At about 3am on Sunday morning, still in A&E, in discussion with the doctor after my CT result had come through, he talked about suspending my insulin pump and putting me on a ‘sliding-scale’ glucose drip to manage my BG levels while I was being ‘starved’ (to address what he’d conclude was an adhesion-related obstruction). I demurred: I’m very insulin-sensitive, and was worried about the check-and-correct approach that would be involved. As an ‘expert patient’, I know that I can manage my diabetes better than anyone else can so, unless I was going to descend into a state where that wasn’t possible, I wanted to hang on to my pump and controller. We talked for maybe 20 minutes about the options, and exactly how we’d manage them, and in the end agreed between us to go with me being pump-boss. I was hugely impressed by this attitude, and by the subsequent support I got from ward staff.

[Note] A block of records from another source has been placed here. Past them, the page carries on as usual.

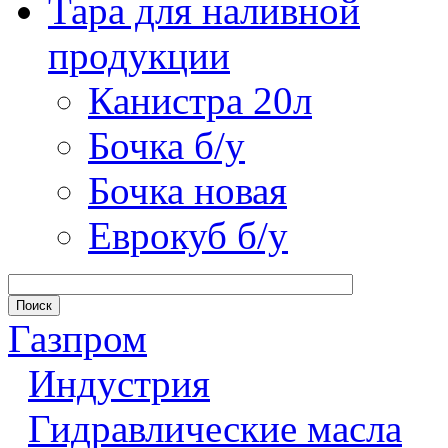
Тара для наливной
продукции
Канистра 20л
Бочка б/у
Бочка новая
Еврокуб б/у
Газпром
Индустрия
Гидравлические масла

I knew that the recently-formed Diabetes Clinic’s Outreach Team would become aware of my being on the ward, and would probably get in touch (as well as monitor my BG remotely!) at some stage. I also knew that an on-call Diabetes consultant was about. It is a shame then that, with my BG dipping a bit through Sunday, my suggestion that we have a word with the consultant (a pump specialist, as it happens) was met with some reluctance by the nursing staff. In fact, the nurse went off ostensibly to speak to him, and looked embarassed later on when I asked about it, and said that she’d decided not to. She’s entitled to change her mind, of course, but I’m entitled, I think, to know that she has. I still think it was a wrong decision. This situation was exactly the sort of scenario for which he was present in the hospital.
Verdict: mostly, really very good. Impressive, actually. With just a little bit of work to do in parts.
Overall? I’m pretty damned grateful to have Addenbrooke’s not-quite round the corner. (Other hospitals are available.)